TASK DIRECTIONS » Whatever appears in the data below, copy it exactly.

INPUT DATA »
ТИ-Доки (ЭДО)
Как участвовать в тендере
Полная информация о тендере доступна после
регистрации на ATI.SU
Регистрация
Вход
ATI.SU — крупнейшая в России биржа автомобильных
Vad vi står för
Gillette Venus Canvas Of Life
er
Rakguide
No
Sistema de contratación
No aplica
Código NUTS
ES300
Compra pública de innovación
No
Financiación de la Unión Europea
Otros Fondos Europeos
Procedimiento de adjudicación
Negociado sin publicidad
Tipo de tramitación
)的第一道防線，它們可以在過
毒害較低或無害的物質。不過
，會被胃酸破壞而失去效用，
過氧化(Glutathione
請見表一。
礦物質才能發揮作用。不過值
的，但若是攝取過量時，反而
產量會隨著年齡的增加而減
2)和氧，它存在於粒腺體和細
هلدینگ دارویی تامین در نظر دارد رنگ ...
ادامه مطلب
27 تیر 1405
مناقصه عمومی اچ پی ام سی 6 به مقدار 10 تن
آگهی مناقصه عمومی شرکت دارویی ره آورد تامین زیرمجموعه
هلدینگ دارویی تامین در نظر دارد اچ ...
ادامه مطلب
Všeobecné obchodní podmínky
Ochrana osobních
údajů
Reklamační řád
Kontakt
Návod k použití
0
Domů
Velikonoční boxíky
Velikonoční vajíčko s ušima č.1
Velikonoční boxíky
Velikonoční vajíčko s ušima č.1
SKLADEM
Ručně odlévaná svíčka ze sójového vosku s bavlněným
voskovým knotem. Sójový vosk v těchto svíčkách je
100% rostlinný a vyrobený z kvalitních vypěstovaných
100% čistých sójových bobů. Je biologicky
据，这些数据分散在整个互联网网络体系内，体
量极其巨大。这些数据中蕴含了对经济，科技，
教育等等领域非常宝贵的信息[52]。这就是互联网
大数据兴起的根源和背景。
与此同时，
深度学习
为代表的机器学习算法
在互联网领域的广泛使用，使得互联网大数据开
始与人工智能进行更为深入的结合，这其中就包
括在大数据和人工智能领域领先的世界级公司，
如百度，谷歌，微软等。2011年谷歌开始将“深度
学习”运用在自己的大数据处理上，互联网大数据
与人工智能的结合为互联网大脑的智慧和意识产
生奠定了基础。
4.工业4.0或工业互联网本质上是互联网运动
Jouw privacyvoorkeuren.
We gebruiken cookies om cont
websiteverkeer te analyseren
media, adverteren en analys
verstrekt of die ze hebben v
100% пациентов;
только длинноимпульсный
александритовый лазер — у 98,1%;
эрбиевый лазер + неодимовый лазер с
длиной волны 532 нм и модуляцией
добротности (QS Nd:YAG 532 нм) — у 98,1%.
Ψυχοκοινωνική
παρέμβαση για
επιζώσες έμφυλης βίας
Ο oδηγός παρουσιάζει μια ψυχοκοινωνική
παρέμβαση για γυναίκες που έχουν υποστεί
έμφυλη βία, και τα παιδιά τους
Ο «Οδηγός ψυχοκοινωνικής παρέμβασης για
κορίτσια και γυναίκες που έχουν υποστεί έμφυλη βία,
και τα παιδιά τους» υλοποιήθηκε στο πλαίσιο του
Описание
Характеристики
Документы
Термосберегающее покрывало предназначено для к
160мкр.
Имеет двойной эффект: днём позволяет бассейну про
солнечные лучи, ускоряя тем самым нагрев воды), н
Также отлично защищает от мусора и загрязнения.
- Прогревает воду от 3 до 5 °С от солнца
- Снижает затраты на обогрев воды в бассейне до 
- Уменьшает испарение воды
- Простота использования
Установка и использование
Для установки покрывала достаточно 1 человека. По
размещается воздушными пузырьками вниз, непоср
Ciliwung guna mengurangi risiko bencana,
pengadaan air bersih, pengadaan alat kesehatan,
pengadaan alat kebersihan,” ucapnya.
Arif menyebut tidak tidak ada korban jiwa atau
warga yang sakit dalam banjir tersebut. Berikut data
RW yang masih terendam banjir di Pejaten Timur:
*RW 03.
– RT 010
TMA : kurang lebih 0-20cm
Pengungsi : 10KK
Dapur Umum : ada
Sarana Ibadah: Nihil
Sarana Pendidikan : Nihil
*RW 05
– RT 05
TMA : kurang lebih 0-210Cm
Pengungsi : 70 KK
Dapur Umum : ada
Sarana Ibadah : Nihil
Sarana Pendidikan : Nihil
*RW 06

ANSWER SPACE »
ТИ-Доки (ЭДО)
Как участвовать в тендере
Полная информация о тендере доступна после
регистрации на ATI.SU
Регистрация
Вход
ATI.SU — крупнейшая в России биржа автомобильных
Vad vi står för
Gillette Venus Canvas Of Life
er
Rakguide
No
Sistema de contratación
No aplica
Código NUTS
ES300
Compra pública de innovación
No
Financiación de la Unión Europea
Otros Fondos Europeos
Procedimiento de adjudicación
Negociado sin publicidad
Tipo de tramitación
)的第一道防線，它們可以在過
毒害較低或無害的物質。不過
，會被胃酸破壞而失去效用，
過氧化(Glutathione
請見表一。
礦物質才能發揮作用。不過值
的，但若是攝取過量時，反而
產量會隨著年齡的增加而減
2)和氧，它存在於粒腺體和細
هلدینگ دارویی تامین در نظر دارد رنگ ...
ادامه مطلب
27 تیر 1405
مناقصه عمومی اچ پی ام سی 6 به مقدار 10 تن
آگهی مناقصه عمومی شرکت دارویی ره آورد تامین زیرمجموعه
هلدینگ دارویی تامین در نظر دارد اچ ...
ادامه مطلب
Všeobecné obchodní podmínky
Ochrana osobních
údajů
Reklamační řád
Kontakt
Návod k použití
0
Domů
Velikonoční boxíky
Velikonoční vajíčko s ušima č.1
Velikonoční boxíky
Velikonoční vajíčko s ušima č.1
SKLADEM
Ručně odlévaná svíčka ze sójového vosku s bavlněným
voskovým knotem. Sójový vosk v těchto svíčkách je
100% rostlinný a vyrobený z kvalitních vypěstovaných
100% čistých sójových bobů. Je biologicky
据，这些数据分散在整个互联网网络体系内，体
量极其巨大。这些数据中蕴含了对经济，科技，
教育等等领域非常宝贵的信息[52]。这就是互联网
大数据兴起的根源和背景。
与此同时，
深度学习
为代表的机器学习算法
在互联网领域的广泛使用，使得互联网大数据开
始与人工智能进行更为深入的结合，这其中就包
括在大数据和人工智能领域领先的世界级公司，
如百度，谷歌，微软等。2011年谷歌开始将“深度
学习”运用在自己的大数据处理上，互联网大数据
与人工智能的结合为互联网大脑的智慧和意识产
生奠定了基础。
4.工业4.0或工业互联网本质上是互联网运动
Jouw privacyvoorkeuren.
We gebruiken cookies om cont
websiteverkeer te analyseren
media, adverteren en analys
verstrekt of die ze hebben v
100% пациентов;
только длинноимпульсный
александритовый лазер — у 98,1%;
эрбиевый лазер + неодимовый лазер с
длиной волны 532 нм и модуляцией
добротности (QS Nd:YAG 532 нм) — у 98,1%.
Ψυχοκοινωνική
παρέμβαση για
επιζώσες έμφυλης βίας
Ο oδηγός παρουσιάζει μια ψυχοκοινωνική
παρέμβαση για γυναίκες που έχουν υποστεί
έμφυλη βία, και τα παιδιά τους
Ο «Οδηγός ψυχοκοινωνικής παρέμβασης για
κορίτσια και γυναίκες που έχουν υποστεί έμφυλη βία,
και τα παιδιά τους» υλοποιήθηκε στο πλαίσιο του
Описание
Характеристики
Документы
Термосберегающее покрывало предназначено для к
160мкр.
Имеет двойной эффект: днём позволяет бассейну про
солнечные лучи, ускоряя тем самым нагрев воды), н
Также отлично защищает от мусора и загрязнения.
- Прогревает воду от 3 до 5 °С от солнца
- Снижает затраты на обогрев воды в бассейне до 
- Уменьшает испарение воды
- Простота использования
Установка и использование
Для установки покрывала достаточно 1 человека. По
размещается воздушными пузырьками вниз, непоср
Ciliwung guna mengurangi risiko bencana,
pengadaan air bersih, pengadaan alat kesehatan,
pengadaan alat kebersihan,” ucapnya.
Arif menyebut tidak tidak ada korban jiwa atau
warga yang sakit dalam banjir tersebut. Berikut data
RW yang masih terendam banjir di Pejaten Timur:
*RW 03.
– RT 010
TMA : kurang lebih 0-20cm
Pengungsi : 10KK
Dapur Umum : ada
Sarana Ibadah: Nihil
Sarana Pendidikan : Nihil
*RW 05
– RT 05
TMA : kurang lebih 0-210Cm
Pengungsi : 70 KK
Dapur Umum : ada
Sarana Ibadah : Nihil
Sarana Pendidikan : Nihil
*RW 06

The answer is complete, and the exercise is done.